ÉCO. • Peur ou pas peur de l'inflation ?
Les anticipations d’inflation sont à la hausse depuis quelques semaines, tant aux Etats-Unis qu’en zone euro, interrogeant le rythme du programme d’achat d’actif de la BCE. Il ressort ainsi des minutes de la dernière réunion de politique monétaire d’avril, publiées vendredi dernier, que les rythmes de croissance et d’inflation en zone euro pourraient dépasser les prévisions selon l’institution de Francfort.

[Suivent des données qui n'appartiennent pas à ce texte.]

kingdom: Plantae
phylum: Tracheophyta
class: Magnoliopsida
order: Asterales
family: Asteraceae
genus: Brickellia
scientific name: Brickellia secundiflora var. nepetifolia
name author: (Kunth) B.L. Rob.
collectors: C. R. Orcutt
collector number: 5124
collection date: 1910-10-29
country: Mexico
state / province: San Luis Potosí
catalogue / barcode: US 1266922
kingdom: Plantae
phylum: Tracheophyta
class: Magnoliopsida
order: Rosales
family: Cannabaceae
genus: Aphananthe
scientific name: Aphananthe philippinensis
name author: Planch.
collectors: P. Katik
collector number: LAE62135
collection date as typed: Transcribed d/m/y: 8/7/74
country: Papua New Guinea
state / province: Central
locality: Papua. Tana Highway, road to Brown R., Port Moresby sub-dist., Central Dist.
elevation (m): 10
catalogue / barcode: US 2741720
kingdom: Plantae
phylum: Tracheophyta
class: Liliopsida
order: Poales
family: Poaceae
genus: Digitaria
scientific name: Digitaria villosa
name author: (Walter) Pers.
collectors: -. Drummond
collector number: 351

Voilà qui n’est pas pour rassurer nos voisins allemands chez qui le retour de l’inflation est un sujet d’inquiétude et d’actualité : le FT a pointé l’usage hyperbolique du terme “d’hyperinflation” par la chaîne ZDF allemande, sur son site le 11 mai dernier (titre qu’elle a corrigé depuis). Si Isabel Schnabel, membre allemande du Directoire de la BCE, s’est voulue rassurante sur les ondes ultra-rhénanes, il n’en reste pas moins que le niveau d’inflation au-dessus de 3% prévue en Allemagne serait inédit depuis l’entrée du pays dans la zone euro (Eurostat, Indice des prix harmonisés à la consommation).
Il faut dire que le regain d’inflation est de plus en plus assumé comme une politique volontariste de la part de la BCE : plusieurs gouverneurs de banque centrale nationale ont ainsi exprimé leur souhait de voir celle-ci adopter une cible d’inflation “symétrique” comme aux Etats-Unis (acceptant ainsi un dépassement de la cible de manière à compenser les années de faible inflation), Olli Rehn (gouverneur de la BC de Finlande) étant le dernier en date.
Quitte à jouer les apprentis sorciers et provoquer une perte de confiance massive dans la monnaie comme le craignent certains, ou donner du crédit à la théorie monétaire moderne (TMM) qui remet au goût du jour l’idée de monétisation des dettes publiques. Le retour de l’inflation en Allemagne en 2021 ferait d’autant plus partie du plan (du clan des cigales européennes) que le rééquilibrage macroéconomique de la zone euro à moyen-long terme pourrait se faire, comme le soulignait le Cepii en 2018, par un différentiel d’inflation entre les pays à balance courante excédentaire (Allemagne, Pays-Bas, etc.) et les pays déficitaires.
Las, si le cru 2021 s’apparente à une légère et inhabituelle surchauffe de la zone euro, les choses devraient bien vite rentrer dans l’ordre dès 2022 avec des projections d’inflation inférieures à 2% en 2022 et 2023 selon la BCE. Un certain nombre de déterminants de long terme expliquent en effet les bas niveaux d’inflation expérimentés par les pays développés depuis plus de trois décennies: disparition de la boucle prix-salaire (elle-même due à plusieurs causes parmi lesquelles l’affaiblissement du pouvoir de négociation des salariés), développement des marchés financiers qui absorbent la création monétaire, globalisation des chaînes de valeur qui compresse les coûts de production, hausse structurelle de l’épargne désirée, etc.
Il reste que, comme le souligne en creux le FT, nous savons que nous ne savons rien en matière d’inflation, phénomène macroéconomique des plus psychologiques, ce qui nous incite si ce n’est au mutisme sur le sujet, du moins à la prudence.